A handbag full of tar and a gladrag soaked in chloroform — Jesus, where do you even begin to talk about the Stereophonics? You could start with that drooling chump of a drummer, maybe? Or that bleating idiot Kelly Jones, who grumbles in every interview about how the press don’t like him and how the charts are full of pop, despite the fact that his gangrenous howlings have shifted in volumes as uncountable as the stars in the sky. Stereophonics got to the semis of the last Duel! and that was BEFORE ‘Mr. Writer’ came out! Have a nice vote!
That said if anyone can stop Kelly and the boys at the first hurdle it’s surely The Strokes, New York City fops whose study of Chapter 1 of Punk For Dummies has paid such great dividends over the last year. ‘I view a successful career in rock as like being a successful businessman or banker’, says Julian Casablancas. But there’s a crucial difference — bankers also make their money from the fruits of others’ labours, but unlike the Strokes they add interest.

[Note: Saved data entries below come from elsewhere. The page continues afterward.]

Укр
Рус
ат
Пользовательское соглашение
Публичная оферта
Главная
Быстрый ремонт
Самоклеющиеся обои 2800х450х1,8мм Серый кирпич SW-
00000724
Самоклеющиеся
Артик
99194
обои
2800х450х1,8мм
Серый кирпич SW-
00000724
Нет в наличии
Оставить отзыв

Yesterday’s Result — BADLY DRAWN BOY 69% – Spiritualized 31%
An easy victory for the indie Jamiroquai — your remarks follow:
‘The case against wool hats begins here! I’m reduced to talking about accessories because the music is so thoroughly unremarkable.’
‘At least BDB knows when to shut up. ‘
‘Listening to Spiritualized is like taking a particularly painful dump – the process is execrable and it’s a huge relief when it’s over. ‘
‘and surely 9000-piece orchestras are worse than shit hats? Not by much, admittedly… ‘
‘former next big thing BDB gets my vote here. Writing the sort of songs that bono would write if he were the singer in a pub-rock band (well, he almost is) can get you very far in this duel’
‘it’s spiritualized, but only cos Jason’s a bit further up his own arse than Damon is up his. Plus, I like wooly hats. ‘
‘I voted spiritualized as I thought one of their songs was a blur song. Plus I have the Badly Drawn Boy Ep’s 2 and 3, which I’m hoping might be valuable. I bet they aren’t anymore! grrr! Plus, that BDB lokks like my old geography teacher, who I always thought was cool. ‘
‘at least pierce knows more than four chords. ‘
‘Crap hat, crap songs, crap beard. Worse than that he has a face like a horse, which is worse than taking horse, just. ‘
‘It’s not that I hate wooly hats, it’s just that Damon Gough is a disgrace to wool hats. I feel ashamed to walk down the street in my chococat hat for fear of people associating me with that shiftless no account appalling crusty ‘
‘I was going to say “Badly Drawn Boy smells like wee,” but someone already used that word. ARGH.’